**Task to carry out:** Below is a set of records. Please retype every one exactly.

**Records for this exercise:**
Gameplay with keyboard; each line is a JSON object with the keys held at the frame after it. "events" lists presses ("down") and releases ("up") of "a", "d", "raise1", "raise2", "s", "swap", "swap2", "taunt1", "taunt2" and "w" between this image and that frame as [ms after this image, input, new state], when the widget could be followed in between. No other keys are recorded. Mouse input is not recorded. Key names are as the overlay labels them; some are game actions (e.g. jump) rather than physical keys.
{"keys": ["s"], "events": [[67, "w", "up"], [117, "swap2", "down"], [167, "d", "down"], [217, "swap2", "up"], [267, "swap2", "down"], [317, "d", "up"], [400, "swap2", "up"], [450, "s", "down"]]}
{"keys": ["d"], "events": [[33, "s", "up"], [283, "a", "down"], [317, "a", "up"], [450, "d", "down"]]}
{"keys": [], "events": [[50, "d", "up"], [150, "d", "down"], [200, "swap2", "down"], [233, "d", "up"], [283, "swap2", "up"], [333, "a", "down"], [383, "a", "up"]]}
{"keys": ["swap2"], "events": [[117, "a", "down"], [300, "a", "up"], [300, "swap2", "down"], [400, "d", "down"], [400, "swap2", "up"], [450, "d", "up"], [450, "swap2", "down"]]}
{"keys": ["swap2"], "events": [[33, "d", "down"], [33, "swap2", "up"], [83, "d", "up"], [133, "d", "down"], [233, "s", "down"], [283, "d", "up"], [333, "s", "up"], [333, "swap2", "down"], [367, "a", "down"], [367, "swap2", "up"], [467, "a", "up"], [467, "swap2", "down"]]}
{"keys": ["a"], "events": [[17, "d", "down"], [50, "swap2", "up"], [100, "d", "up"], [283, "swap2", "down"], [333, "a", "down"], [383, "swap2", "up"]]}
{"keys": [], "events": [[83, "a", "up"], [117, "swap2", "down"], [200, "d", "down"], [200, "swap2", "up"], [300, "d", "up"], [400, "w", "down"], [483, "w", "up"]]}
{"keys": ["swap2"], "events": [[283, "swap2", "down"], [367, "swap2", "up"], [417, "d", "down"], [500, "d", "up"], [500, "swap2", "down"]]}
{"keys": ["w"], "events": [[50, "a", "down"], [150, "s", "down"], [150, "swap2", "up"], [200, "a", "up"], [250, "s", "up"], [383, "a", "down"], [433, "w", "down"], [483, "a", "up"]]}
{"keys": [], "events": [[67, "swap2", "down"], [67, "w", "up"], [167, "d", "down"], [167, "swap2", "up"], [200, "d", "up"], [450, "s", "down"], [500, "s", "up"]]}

**Exercise answer:**
Gameplay with keyboard; each line is a JSON object with the keys held at the frame after it. "events" lists presses ("down") and releases ("up") of "a", "d", "raise1", "raise2", "s", "swap", "swap2", "taunt1", "taunt2" and "w" between this image and that frame as [ms after this image, input, new state], when the widget could be followed in between. No other keys are recorded. Mouse input is not recorded. Key names are as the overlay labels them; some are game actions (e.g. jump) rather than physical keys.
{"keys": ["s"], "events": [[67, "w", "up"], [117, "swap2", "down"], [167, "d", "down"], [217, "swap2", "up"], [267, "swap2", "down"], [317, "d", "up"], [400, "swap2", "up"], [450, "s", "down"]]}
{"keys": ["d"], "events": [[33, "s", "up"], [283, "a", "down"], [317, "a", "up"], [450, "d", "down"]]}
{"keys": [], "events": [[50, "d", "up"], [150, "d", "down"], [200, "swap2", "down"], [233, "d", "up"], [283, "swap2", "up"], [333, "a", "down"], [383, "a", "up"]]}
{"keys": ["swap2"], "events": [[117, "a", "down"], [300, "a", "up"], [300, "swap2", "down"], [400, "d", "down"], [400, "swap2", "up"], [450, "d", "up"], [450, "swap2", "down"]]}
{"keys": ["swap2"], "events": [[33, "d", "down"], [33, "swap2", "up"], [83, "d", "up"], [133, "d", "down"], [233, "s", "down"], [283, "d", "up"], [333, "s", "up"], [333, "swap2", "down"], [367, "a", "down"], [367, "swap2", "up"], [467, "a", "up"], [467, "swap2", "down"]]}
{"keys": ["a"], "events": [[17, "d", "down"], [50, "swap2", "up"], [100, "d", "up"], [283, "swap2", "down"], [333, "a", "down"], [383, "swap2", "up"]]}
{"keys": [], "events": [[83, "a", "up"], [117, "swap2", "down"], [200, "d", "down"], [200, "swap2", "up"], [300, "d", "up"], [400, "w", "down"], [483, "w", "up"]]}
{"keys": ["swap2"], "events": [[283, "swap2", "down"], [367, "swap2", "up"], [417, "d", "down"], [500, "d", "up"], [500, "swap2", "down"]]}
{"keys": ["w"], "events": [[50, "a", "down"], [150, "s", "down"], [150, "swap2", "up"], [200, "a", "up"], [250, "s", "up"], [383, "a", "down"], [433, "w", "down"], [483, "a", "up"]]}
{"keys": [], "events": [[67, "swap2", "down"], [67, "w", "up"], [167, "d", "down"], [167, "swap2", "up"], [200, "d", "up"], [450, "s", "down"], [500, "s", "up"]]}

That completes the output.